The 2024 Impact Report says $5 billion in materials stayed in circulation, avoiding 25.2 million metric tons of emissions across the Closed Loop portfolio. | Chay Tee/Shutterstock

Closed Loop Partners investments and portfolio companies have helped keep more than $5 billion worth of materials and products in circulation since the firm was founded, according to its newly released 2024 Impact Report.

The New York City-based investment firm reported that its activities through 2024 kept 15.9 billion pounds of materials in use. The company manages more than $575 million in assets across venture capital, private equity and catalytic credit strategies, alongside its innovation hub and operating group.

Founder and CEO Ron Gonen framed the report as a look back at a decade of progress and a preview of challenges ahead. He noted that disruptions in supply chains and shifts in global markets have opened opportunities for domestic manufacturing and resource efficiency of circular materials.

The report highlighted Closed Loop’s three-part platform: Closed Loop Capital Management, the Center for the Circular Economy, and Closed Loop Builders. The capital management arm made more than 20 investments in 2024, bringing its total to 90 businesses backed. The innovation center led consortia on reusable packaging, compostable materials and retail bag waste. The builders group expanded Circular Services, a recycling operator that managed more than 3 billion pounds of material last year through 27 facilities in 11 states.
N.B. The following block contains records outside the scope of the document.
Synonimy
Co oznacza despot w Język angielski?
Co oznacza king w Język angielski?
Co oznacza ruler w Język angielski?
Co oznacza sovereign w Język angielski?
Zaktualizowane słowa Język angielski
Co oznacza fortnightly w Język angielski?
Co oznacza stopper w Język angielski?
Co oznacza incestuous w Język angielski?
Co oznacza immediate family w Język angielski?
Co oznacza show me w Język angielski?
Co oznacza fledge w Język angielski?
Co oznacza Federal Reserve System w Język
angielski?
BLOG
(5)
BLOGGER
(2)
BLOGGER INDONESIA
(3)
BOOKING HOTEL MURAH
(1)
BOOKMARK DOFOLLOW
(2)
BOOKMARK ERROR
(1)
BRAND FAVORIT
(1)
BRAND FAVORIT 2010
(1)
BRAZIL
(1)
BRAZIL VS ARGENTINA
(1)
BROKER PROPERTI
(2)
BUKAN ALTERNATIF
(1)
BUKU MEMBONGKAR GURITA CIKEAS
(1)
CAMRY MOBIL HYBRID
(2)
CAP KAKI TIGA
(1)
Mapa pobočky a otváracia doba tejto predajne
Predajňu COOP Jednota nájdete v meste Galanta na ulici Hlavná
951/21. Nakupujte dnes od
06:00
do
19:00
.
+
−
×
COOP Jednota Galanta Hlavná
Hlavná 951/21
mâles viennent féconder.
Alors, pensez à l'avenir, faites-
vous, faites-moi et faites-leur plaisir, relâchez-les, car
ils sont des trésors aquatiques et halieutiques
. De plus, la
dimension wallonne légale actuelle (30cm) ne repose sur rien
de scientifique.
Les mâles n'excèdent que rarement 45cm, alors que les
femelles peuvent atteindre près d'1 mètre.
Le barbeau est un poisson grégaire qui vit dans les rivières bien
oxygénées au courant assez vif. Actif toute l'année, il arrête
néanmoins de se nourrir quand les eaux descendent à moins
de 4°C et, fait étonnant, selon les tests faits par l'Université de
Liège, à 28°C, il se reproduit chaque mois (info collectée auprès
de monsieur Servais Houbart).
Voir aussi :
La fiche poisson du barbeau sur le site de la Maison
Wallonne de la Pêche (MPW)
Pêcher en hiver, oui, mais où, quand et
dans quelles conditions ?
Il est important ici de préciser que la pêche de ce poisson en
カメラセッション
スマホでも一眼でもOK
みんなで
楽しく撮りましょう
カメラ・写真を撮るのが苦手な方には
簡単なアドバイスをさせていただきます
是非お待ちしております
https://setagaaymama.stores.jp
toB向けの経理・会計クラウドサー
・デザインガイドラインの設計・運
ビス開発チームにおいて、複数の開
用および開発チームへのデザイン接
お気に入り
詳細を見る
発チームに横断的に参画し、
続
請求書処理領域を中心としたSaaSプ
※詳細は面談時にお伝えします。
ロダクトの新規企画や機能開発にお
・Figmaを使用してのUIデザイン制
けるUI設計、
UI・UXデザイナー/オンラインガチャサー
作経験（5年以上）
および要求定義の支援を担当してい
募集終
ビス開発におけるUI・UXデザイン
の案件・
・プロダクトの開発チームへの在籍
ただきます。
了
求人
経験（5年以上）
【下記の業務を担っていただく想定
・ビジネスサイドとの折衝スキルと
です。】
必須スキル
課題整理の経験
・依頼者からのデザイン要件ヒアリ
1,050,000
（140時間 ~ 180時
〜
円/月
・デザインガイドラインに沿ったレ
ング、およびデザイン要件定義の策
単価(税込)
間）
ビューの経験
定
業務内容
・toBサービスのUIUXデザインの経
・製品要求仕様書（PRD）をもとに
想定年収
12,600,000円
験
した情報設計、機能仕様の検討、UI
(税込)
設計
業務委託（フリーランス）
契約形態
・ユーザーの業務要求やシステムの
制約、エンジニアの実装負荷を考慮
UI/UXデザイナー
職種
The firm spotlighted several regions where circular systems have taken root. In the Midwest, loans and partnerships financed curbside cart rollouts, facility expansions and upgrades that boosted recovery of polypropylene, PET and other materials. 

In the Southwest, Circular Services scaled its footprint in Arizona, Texas and Alabama, operating highly automated facilities. On the West Coast, a citywide reusable cup project in Petaluma, California, surpassed the environmental break-even point, while bag reduction pilots in Denver and Tucson eliminated millions of single-use plastics. 

Nationally, the firm reported large-scale field testing of compostable packaging, new acceptance of PE-coated paper cups at more than 40 paper mills and the launch of a consortium to recover small-format packaging.

Gonen said the coming years will require continued attention to local systems that can scale nationally and connect globally. The firm pointed to synthetic biology, robotics and artificial intelligence as technologies poised to accelerate material recovery, while stressing that collaboration across industries will be essential to reach a waste-free economy.